**INPUT DATA:**
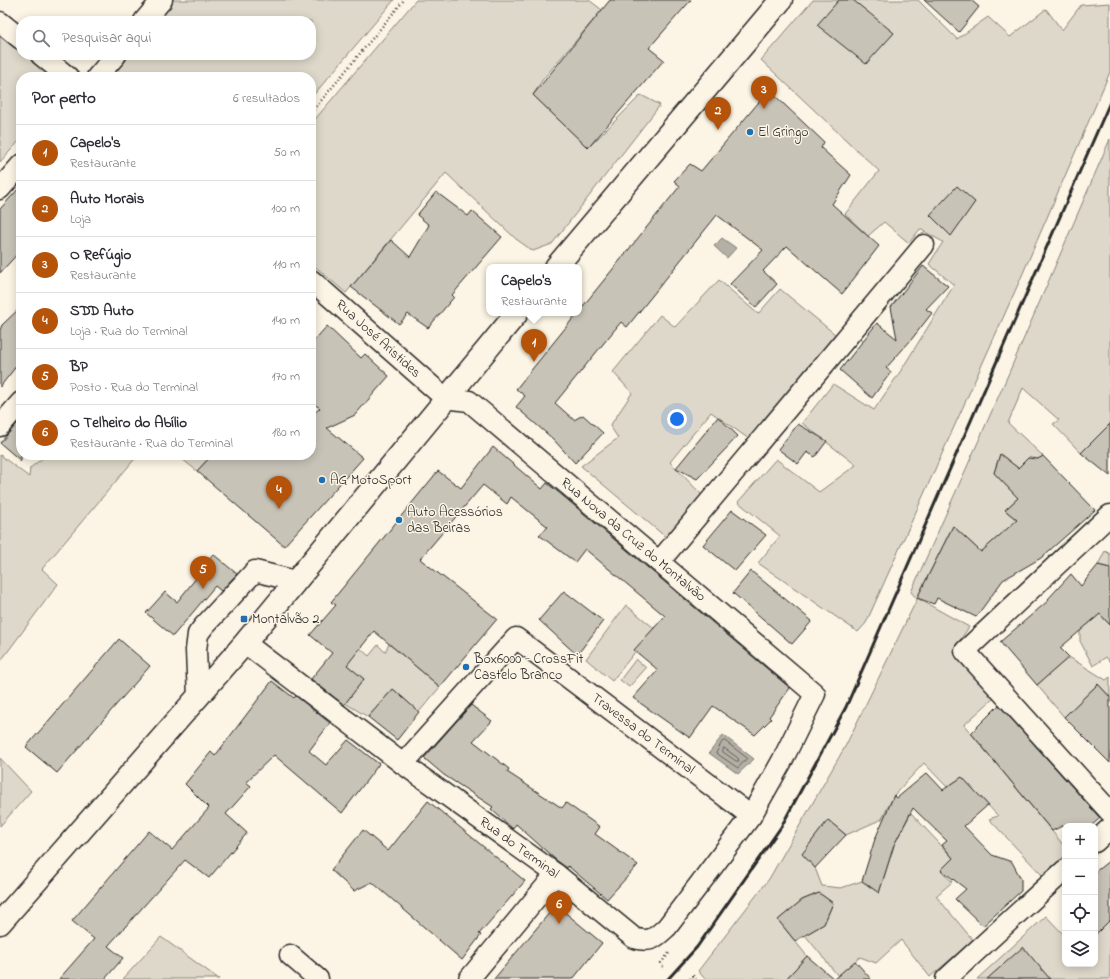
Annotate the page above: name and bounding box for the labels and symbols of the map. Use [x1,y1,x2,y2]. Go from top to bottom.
pin: 3 [751,76,777,109]
pin: 2 [705,97,731,130]
place label: El Gringo [758,122,808,144]
marker: El Gringo [745,127,755,137]
street label: Rua José Aristides [331,295,425,383]
pin: 1 [521,329,547,362]
your location [667,409,687,429]
place label: AG MotoSport [330,470,412,491]
street label: Rua Nova da Cruz do Montalvão [556,473,710,607]
marker: AG MotoSport [317,475,327,485]
pin: 4 [266,476,292,509]
place label: Auto Acessórios das Beiras [407,502,503,539]
marker: Auto Acessórios das Beiras [394,515,404,525]
pin: 5 [190,556,216,589]
place label: Montalvão 2 [252,609,320,630]
marker: Montalvão 2 [239,614,249,624]
place label: Box6000 - CrossFit Castelo Branco [473,649,584,686]
marker: Box6000 - CrossFit Castelo Branco [461,662,471,672]
street label: Travessa do Terminal [587,688,699,780]
street label: Rua do Terminal [475,812,563,884]
pin: 6 [546,891,572,924]

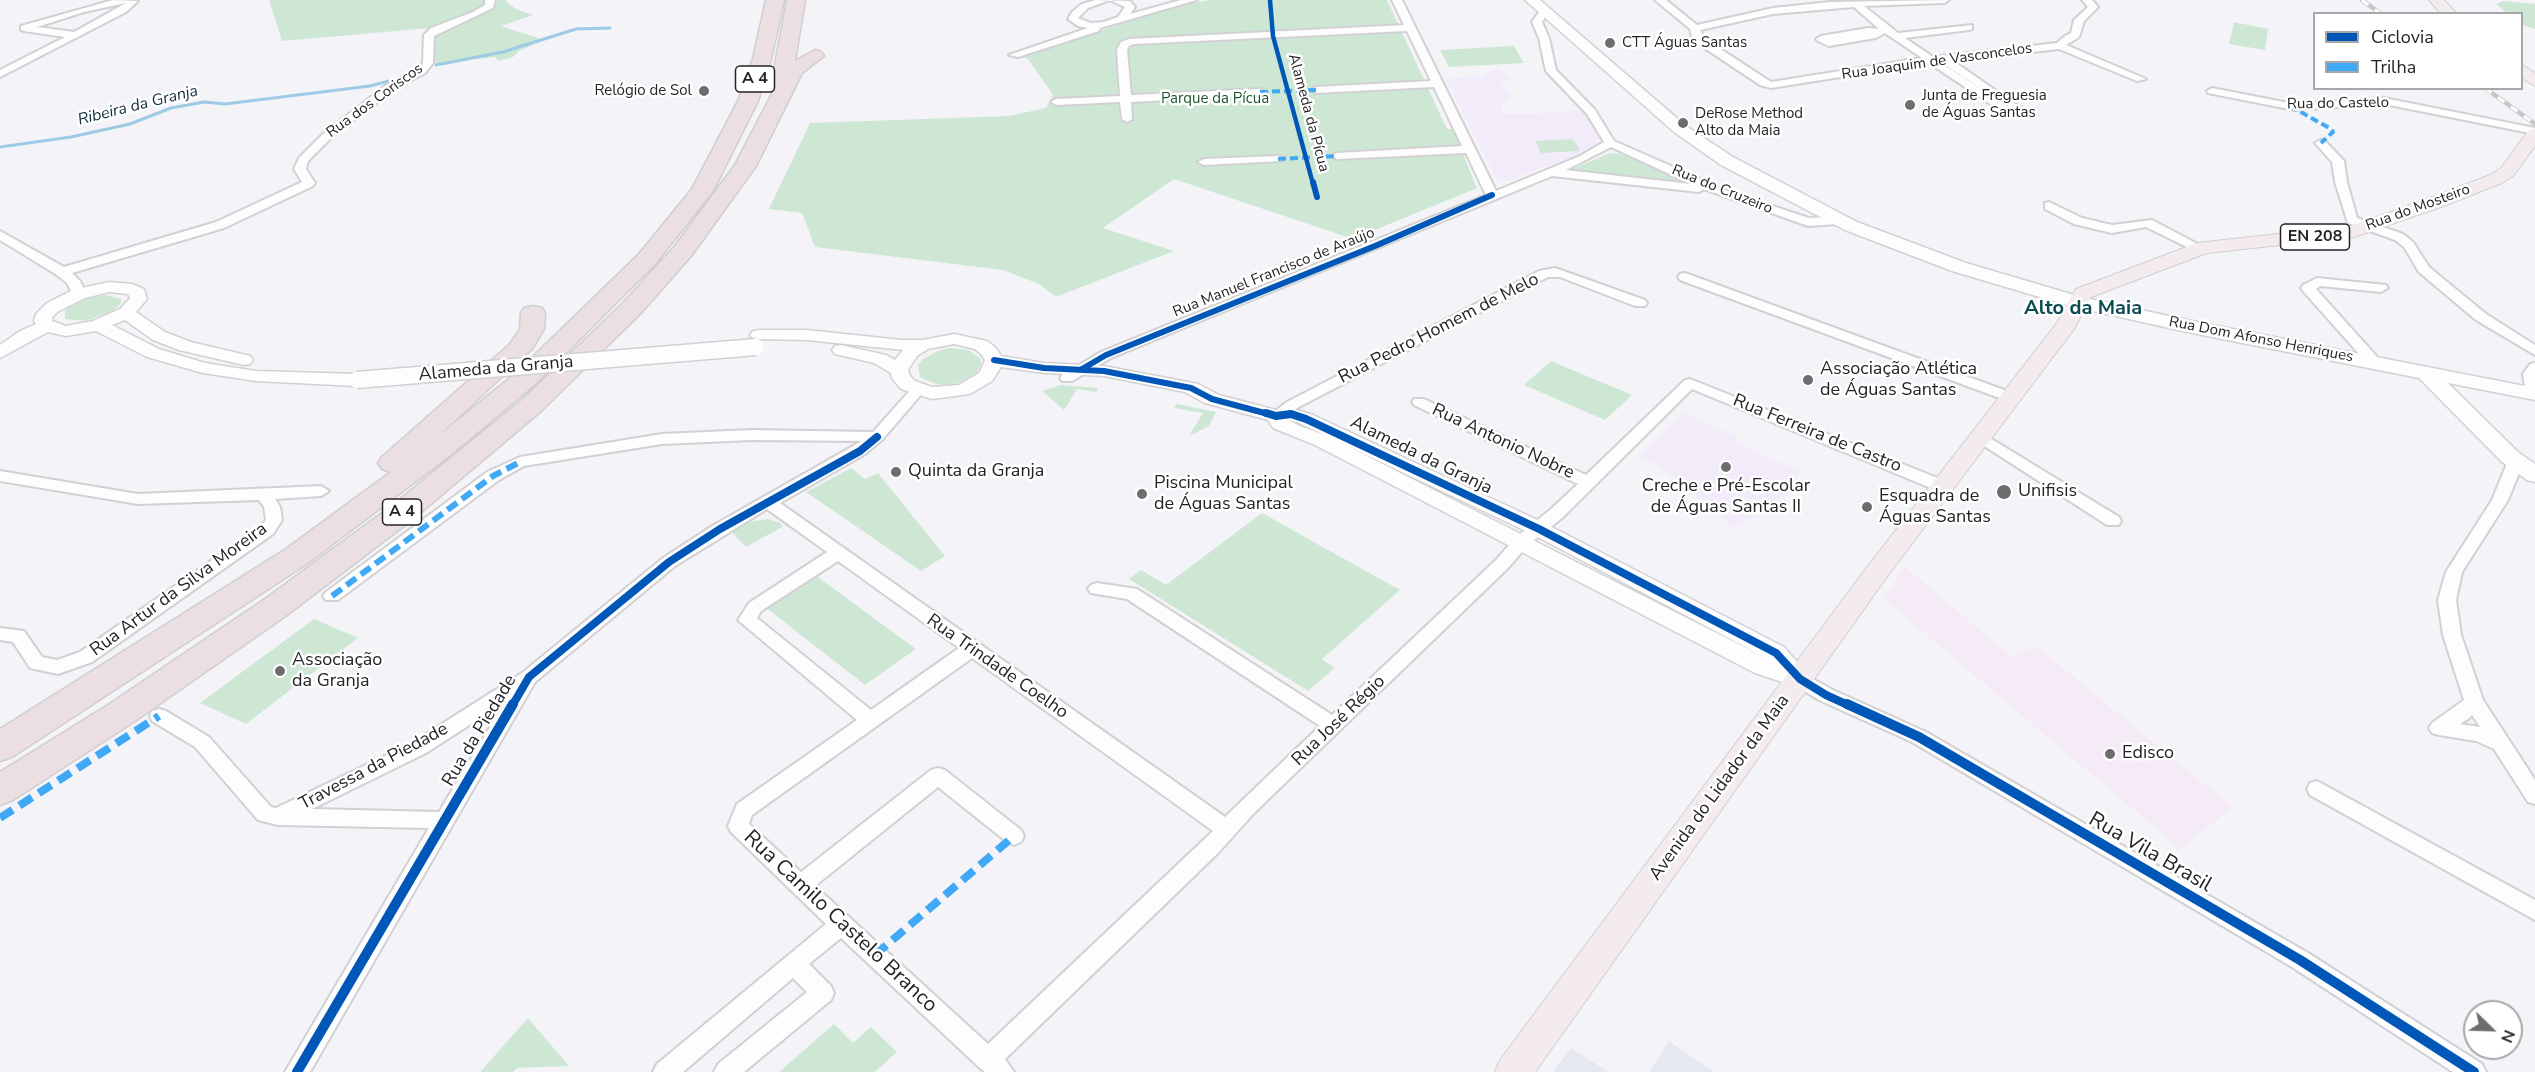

**ASSIGNED TASK:**
Return the records above verbatim, images excluded.

**COMPLETED EXERCISE:**
Annotate the page above: name and bounding box for the labels and symbols of the map. Use [x1,y1,x2,y2]. Go from top to bottom.
pin: 3 [751,76,777,109]
pin: 2 [705,97,731,130]
place label: El Gringo [758,122,808,144]
marker: El Gringo [745,127,755,137]
street label: Rua José Aristides [331,295,425,383]
pin: 1 [521,329,547,362]
your location [667,409,687,429]
place label: AG MotoSport [330,470,412,491]
street label: Rua Nova da Cruz do Montalvão [556,473,710,607]
marker: AG MotoSport [317,475,327,485]
pin: 4 [266,476,292,509]
place label: Auto Acessórios das Beiras [407,502,503,539]
marker: Auto Acessórios das Beiras [394,515,404,525]
pin: 5 [190,556,216,589]
place label: Montalvão 2 [252,609,320,630]
marker: Montalvão 2 [239,614,249,624]
place label: Box6000 - CrossFit Castelo Branco [473,649,584,686]
marker: Box6000 - CrossFit Castelo Branco [461,662,471,672]
street label: Travessa do Terminal [587,688,699,780]
street label: Rua do Terminal [475,812,563,884]
pin: 6 [546,891,572,924]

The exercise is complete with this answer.